Norwegians observed a minute's silence Monday to mark the mass murder that struck the country on Friday. Police have revised the total number of dead to 76, down from 93 as initially reported.
Breivik wrote that the attack would be 'awesome'
The 32-year-old man suspected of committing Friday's bombing and shooting in Norway appeared at an initial court hearing on Monday.
Anders Behring Breivik will be remanded in custody for eight weeks. For the first four weeks, he will be held in isolation with no contact to other people, mail services, or sources of media.
Monday's hearing was held behind closed doors. Afterward, Judge Kim Heger addressed reporters and read out the court's decision, including a few statements from the hearing made by Breivik.
Heger, speaking through an interpreter, said Breivik had "acknowledged the bomb explosion in the government quarter and the shooting at Utoeya." However, this was not an admission of guilt, as "the accused believed [he] needed to carry out these acts to save Norway and Western Europe" from, among other things, Marxism and Islam.
Part of the motive, according to Heger's account of Breivik's statements in the hearing, appeared to be a desire to send a strong message to Norway's Labor party regarding its immigrant policy. The youth camp where the shooting took place is affiliated with the Labor party.
Breivik has said he acted alone, but according to his statements on Monday, he claimed that there were "two more cells in our organization," which Heger said required more investigation.
Police have not ruled out that Breivik may have had help. They also said during a press conference Monday that Breivik stated during interrogation that he planned on spending the rest of his life in prison.
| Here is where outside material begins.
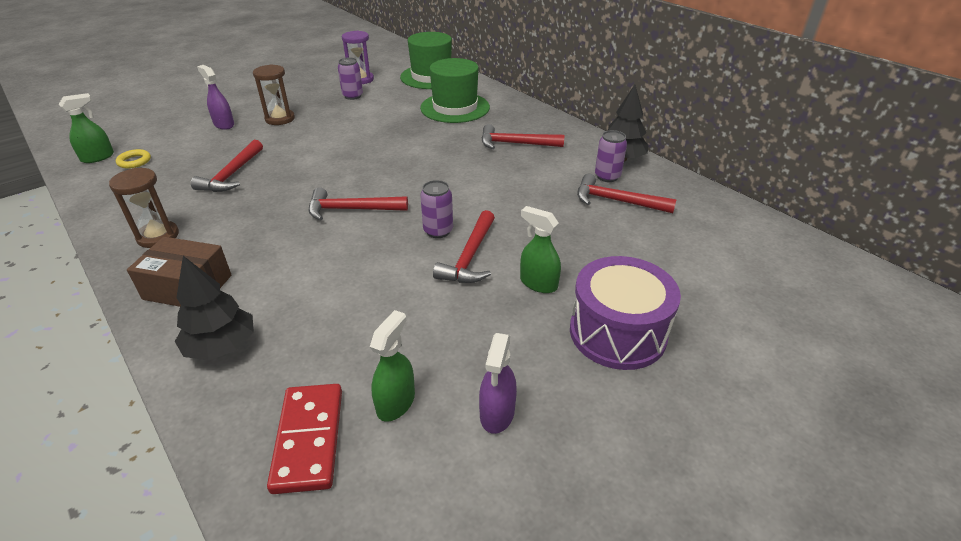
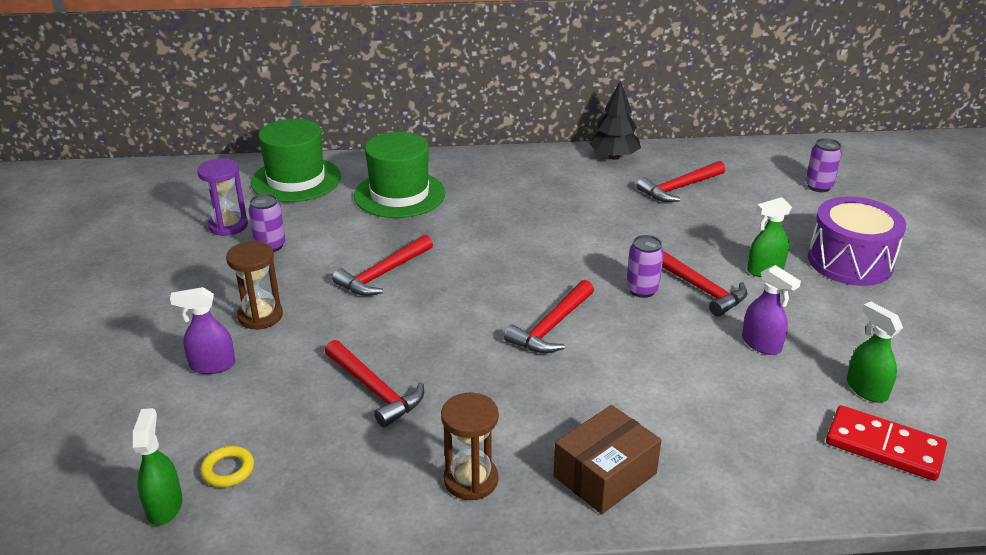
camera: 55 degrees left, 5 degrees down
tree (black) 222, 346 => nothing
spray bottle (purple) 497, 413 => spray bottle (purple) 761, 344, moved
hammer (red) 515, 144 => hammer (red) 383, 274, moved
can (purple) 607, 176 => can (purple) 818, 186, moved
Tributes had already poured in prior to the minute's silence
Gaining a political platform
The bombing in the government quarter of the capital, Oslo, preceded a shooting rampage - with Breivik disguised as a policeman - on the island of Utoeya, roughly 45 kilometers (28 miles) away.
Breivik surrendered to police when they arrived on the island roughly an hour after the attack began.
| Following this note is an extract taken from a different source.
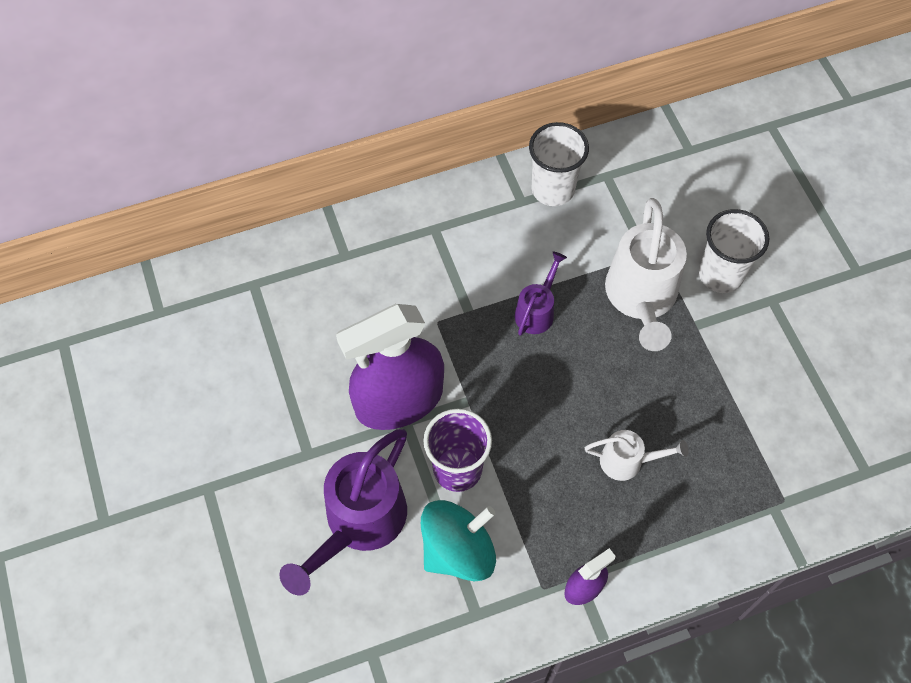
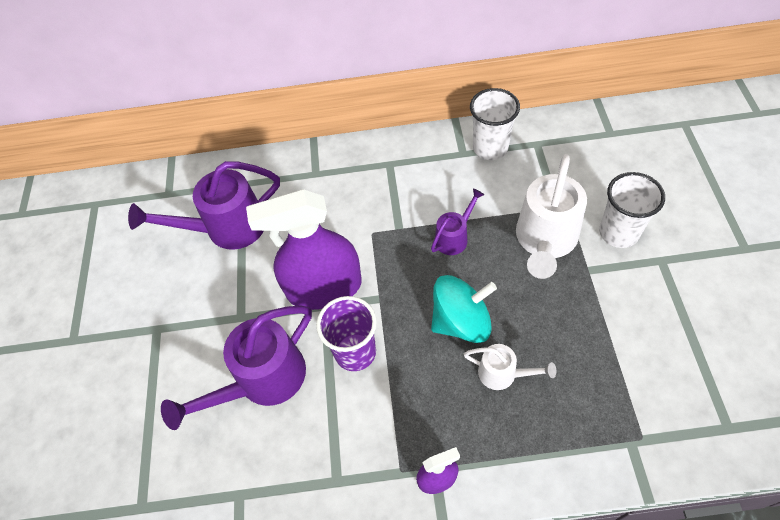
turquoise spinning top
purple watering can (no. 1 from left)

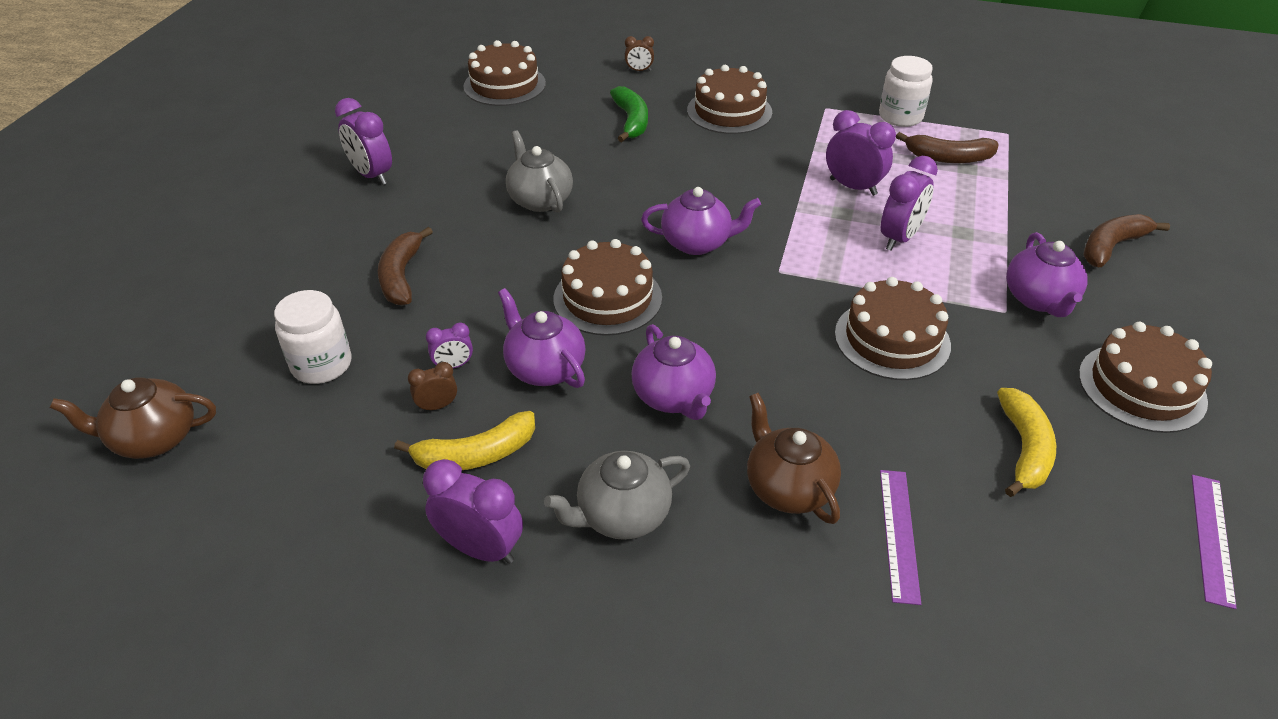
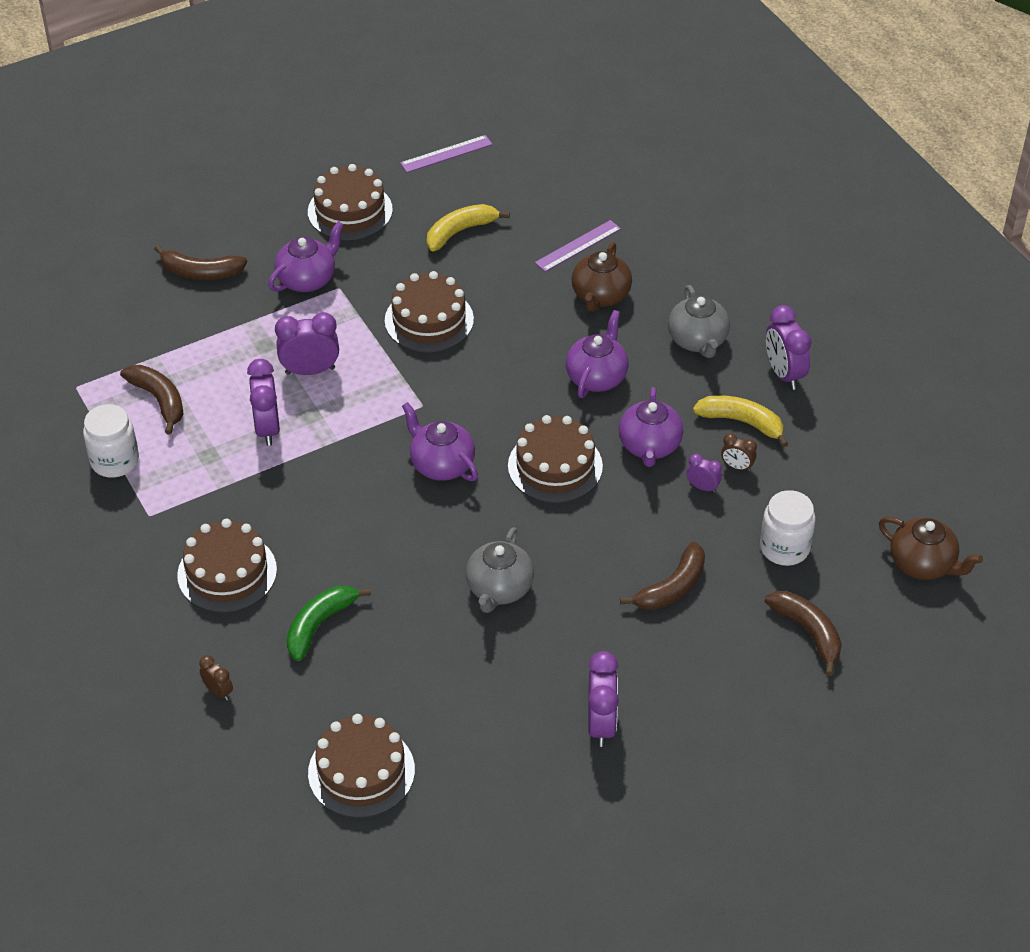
grey teapot (no. 2 from left)
brown banana (no. 4 from left)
Police originally said at least 93 people were killed in the twin attacks, but revised that number to 76 on Monday during a press conference. Although another person is now being counted among the dead from the bombing (for a total of eight), they reduced the death toll from Utoeya. Norway held a minute's silence at noon local time (1000 GMT) in the victims' honor.
Breivik had hoped to use the court appearance as an opportunity to propound his anti-immigration and anti-Islam viewpoints. He wrote in his English-language online manifesto, published shortly before the attacks, that if he survived his assault and was arrested, this would "mark the initiation of a propaganda phase."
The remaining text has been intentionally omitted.